## Problems to work on
a) Which notions does the Zooetics lecture announcement say the speakers will unpack? List every one of them.
b) Write out a part of the Zooetics lecture announcement word for word. Begin at the words "There is a disciplinary" and stop after "programmable built environments.".
c) Pick up the Zooetics lecture announcement right after its last sentence and keep writing.

## Passage provided
┌──
Zooetics: Nature

Friday, 12 December, Kaunas University of Technology, Kaunas, Lithuania

Zooetics is a series of public lectures at Kaunas University of Technology, Winter 2014. Leading thinkers across the fields of humanities, design and engineering will unpack the notions of Interspecies, Anthropocene and Nature, and propose new conjunctions across these ideas. The Lectures are free but it is essential to book since places are limited.

Skylar Tibbits – Self-Assembly & Programmable Materials

There is a disciplinary convergence upon us, one that spans from the nano-scale to the human-scale. We are now able to program nearly every material from bits to DNA, proteins, proto-cells, smart materials, even products and infrastructure. There is a growing demand to translate these capabilities into solutions for large-scale applications rather than purely small-scale technologies. The Self-Assembly Lab aims towards the built-environment, from manufacturing, construction, infrastructure and products to develop more adaptive and highly resilient systems. They have demonstrated that self-assembly is scale-independent and have produced prototypes transforming from 1D, 2D to 3D and even 4D Printing aimed at inventing a future of programmable built environments.
└──
## Dataset records
┌──
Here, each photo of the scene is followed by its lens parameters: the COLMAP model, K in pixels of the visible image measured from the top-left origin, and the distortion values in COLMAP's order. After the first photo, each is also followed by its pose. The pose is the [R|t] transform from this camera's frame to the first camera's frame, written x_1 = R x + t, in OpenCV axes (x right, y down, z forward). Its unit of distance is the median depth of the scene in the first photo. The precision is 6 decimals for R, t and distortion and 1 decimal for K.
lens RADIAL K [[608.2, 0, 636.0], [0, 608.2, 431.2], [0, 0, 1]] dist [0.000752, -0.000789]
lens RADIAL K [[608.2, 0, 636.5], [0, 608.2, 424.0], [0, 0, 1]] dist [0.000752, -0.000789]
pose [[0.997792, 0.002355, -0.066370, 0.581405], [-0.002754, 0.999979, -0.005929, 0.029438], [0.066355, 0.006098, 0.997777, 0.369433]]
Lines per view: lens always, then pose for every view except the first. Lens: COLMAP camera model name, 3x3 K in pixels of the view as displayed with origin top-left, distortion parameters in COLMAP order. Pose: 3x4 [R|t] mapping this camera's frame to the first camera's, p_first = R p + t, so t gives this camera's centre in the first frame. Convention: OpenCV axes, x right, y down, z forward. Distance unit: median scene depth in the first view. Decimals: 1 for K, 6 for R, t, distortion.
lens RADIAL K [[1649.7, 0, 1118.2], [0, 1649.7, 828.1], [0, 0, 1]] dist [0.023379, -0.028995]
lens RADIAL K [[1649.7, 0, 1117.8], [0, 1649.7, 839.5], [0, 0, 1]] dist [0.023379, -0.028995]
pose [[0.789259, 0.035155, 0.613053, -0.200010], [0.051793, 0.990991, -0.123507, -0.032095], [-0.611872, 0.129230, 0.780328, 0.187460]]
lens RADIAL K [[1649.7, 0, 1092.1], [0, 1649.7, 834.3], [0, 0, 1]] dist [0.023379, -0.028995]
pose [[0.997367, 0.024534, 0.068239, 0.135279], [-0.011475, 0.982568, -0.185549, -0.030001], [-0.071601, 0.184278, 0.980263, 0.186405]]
└──
## Numbered answers
a) Interspecies, Anthropocene, Nature

b)
There is a disciplinary convergence upon us, one that spans from the nano-scale to the human-scale. We are now able to program nearly every material from bits to DNA, proteins, proto-cells, smart materials, even products and infrastructure. There is a growing demand to translate these capabilities into solutions for large-scale applications rather than purely small-scale technologies. The Self-Assembly Lab aims towards the built-environment, from manufacturing, construction, infrastructure and products to develop more adaptive and highly resilient systems. They have demonstrated that self-assembly is scale-independent and have produced prototypes transforming from 1D, 2D to 3D and even 4D Printing aimed at inventing a future of programmable built environments.

c)
Caleb Harper – Future of urban food research: CityFARM

The world is currently one generation away from global food insecurity. By 2030, 9 billion people will populate the globe and 6 out of every 10 people will live in cities. Subsequently, the future of global food production will mandate a paradigm shift away from inefficient, environmentally detrimental practices to more resource efficient, environmentally sound, urban food growing solutions. Thus, CityFARM.

CityFARM is a commercially scaled food production system which can efficiently produce high quantities of quality fruits and vegetables in urban areas. It uses highly innovative aeroponic growing technologies and integrates them into the urban environment; simultaneously the CityFARM methodology eliminates chemical pesticides and reduces water consumption by 98%. Significantly, by deemphasizing distant location/soil based growing, environmental contamination will be reduced, water supplies will be preserved, and ground water can be protected from contamination. Long haul fuel costs and carbon emissions will be reduced, food waste due to transport will diminish, and supply will be less susceptible to weather and seasonal instability.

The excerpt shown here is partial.